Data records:
== == ==

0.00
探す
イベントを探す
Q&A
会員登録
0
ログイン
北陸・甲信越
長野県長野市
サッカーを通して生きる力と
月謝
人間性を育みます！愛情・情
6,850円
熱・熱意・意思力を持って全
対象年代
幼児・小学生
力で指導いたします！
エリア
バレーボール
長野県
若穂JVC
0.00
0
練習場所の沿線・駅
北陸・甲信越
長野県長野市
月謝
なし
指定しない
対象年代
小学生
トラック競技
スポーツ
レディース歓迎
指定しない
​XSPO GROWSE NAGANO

== == ==

■ Written task
Repeat the entries word for word. Skip none of them.

■ Answer for the task
0.00
探す
イベントを探す
Q&A
会員登録
0
ログイン
北陸・甲信越
長野県長野市
サッカーを通して生きる力と
月謝
人間性を育みます！愛情・情
6,850円
熱・熱意・意思力を持って全
対象年代
幼児・小学生
力で指導いたします！
エリア
バレーボール
長野県
若穂JVC
0.00
0
練習場所の沿線・駅
北陸・甲信越
長野県長野市
月謝
なし
指定しない
対象年代
小学生
トラック競技
スポーツ
レディース歓迎
指定しない
​XSPO GROWSE NAGANO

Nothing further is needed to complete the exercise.